Dans Le Dieu Oiseau, Aurélie Wellenstein nous immerge dans un roman psychologique très sombre. Elle place son héros dans un univers hostile au sein duquel il devra affronter mille dangers pour triompher. La quête de survie est donc au cœur des enjeux de ce récit. Elle prend même le goût ferreux du sang au fur et à mesure des épreuves que doit traverser Faolan. 

Ce livre nous laisse d'ailleurs presque en tête en tête avec ce personnage, les autres protagonistes n'occupent finalement ici qu'une place secondaire. Ainsi, toute la puissance de ce récit réside dans Faolan Escalada, un garçon meurtri et cabossé. Tout au long de sa quête, l'autrice insiste sur son ambivalence, il est tantôt bon, tantôt mauvais. L'orientation de cette aventure dépend totalement de ses choix. De fait, celle-ci prend volontiers une tonalité tragique au et à mesure de son avancée. Faolan est un héros blessé autant dans sa chair que dans son esprit. Il est le souffre-douleur d'un autre garçon depuis de nombreuses années. Il a subi maintes sévices qui l'ont fragilisé. A travers lui, Aurélie Wellenstein explore la folie qui habite un homme qui, à force de s'enfermer en lui-même pour échapper à l'innommable, finit par perdre la raison. Ainsi, le jeune homme multiplie les hallucinations et les excès de violence. Dans Le Dieu Oiseau, il est beaucoup question de sa descente aux enfers. Elle nous brosse le portrait d'une victime qui va devenir bourreau. Entre folie et bonté, on ne résiste pas au charme de ce personnage. Il nous captive dès les premières lignes jusqu'au dénouement de cette histoire. A travers lui, on est totalement habité par ce roman comme l'autrice l'a sans doute été, elle-même, par son écriture. 
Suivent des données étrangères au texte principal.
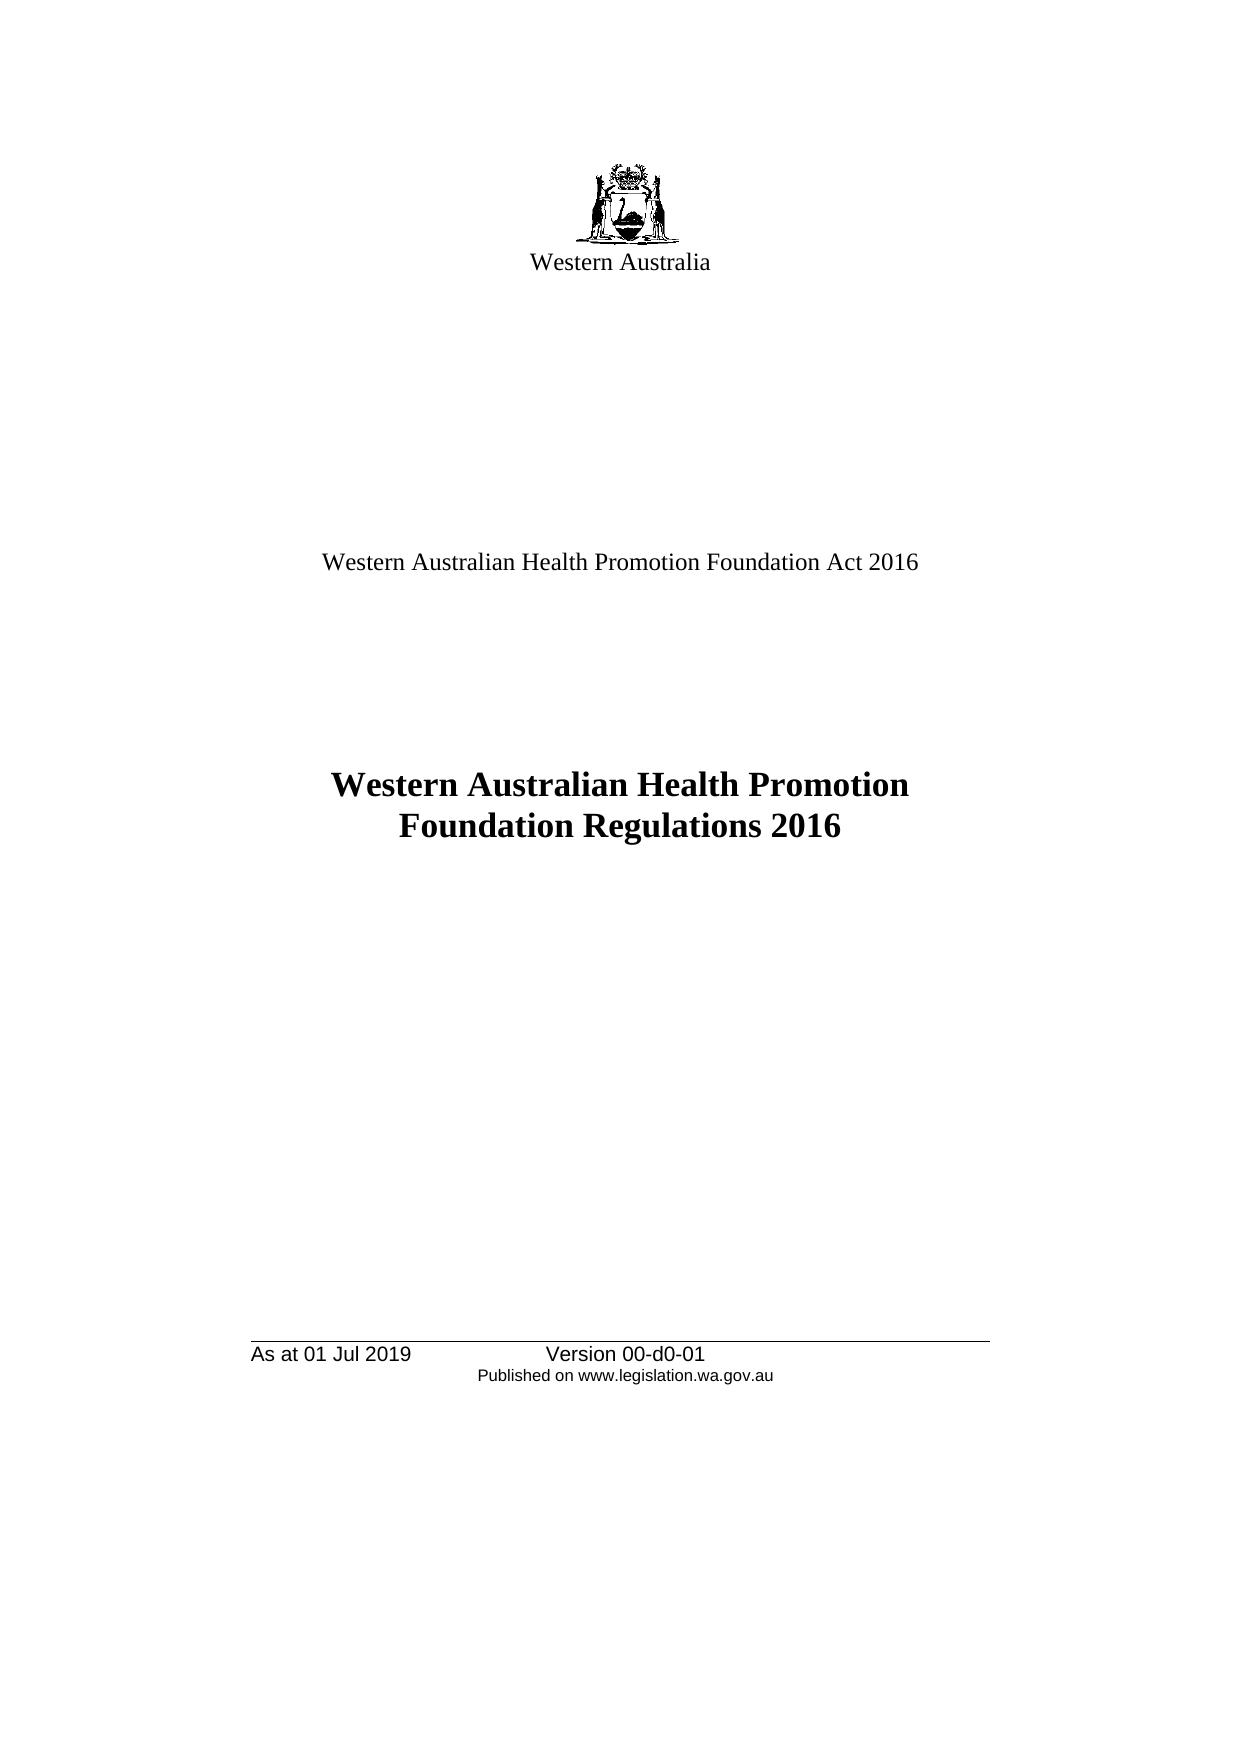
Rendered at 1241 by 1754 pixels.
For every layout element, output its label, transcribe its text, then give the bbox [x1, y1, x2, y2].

text Western Australia [251, 247, 990, 276]
text Western Australian Health Promotion Foundation Regulations 2016 [251, 763, 990, 845]
text Western Australian Health Promotion Foundation Act 2016 [251, 547, 990, 576]
picture [575, 162, 679, 246]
Comme dans tous les romans d'Aurélie Wellenstein, les animaux sont présents. En plus d'être les fidèles compagnons d'infortune de Faolan qui puise en eux la chaleur et l'affection que les humains lui refusent, on les côtoie aussi beaucoup à travers les oiseaux. N'oublions pas l'omniprésence du dieu Oiseau qui assure la pérennité et la prospérité du clan vainqueur. 

Dans Le Dieu Oiseau, l'autrice nous fait voyager dans une fantasy teintée de rudesse et de violence. Elle ne nous épargne donc pas avec ce texte qui écorne au passage bien volontiers notre sensibilité. Elle signe ici un univers inquiétant et assassin. La mort rôde entre ces lignes. Pourtant malgré toute la noirceur de ce livre, il nous passionne d'un bout à l'autre. 

Aurélie Wellenstein est une plume talentueuse. Elle donne vie à des récits qui nous habitent longtemps après avoir les avoir refermés.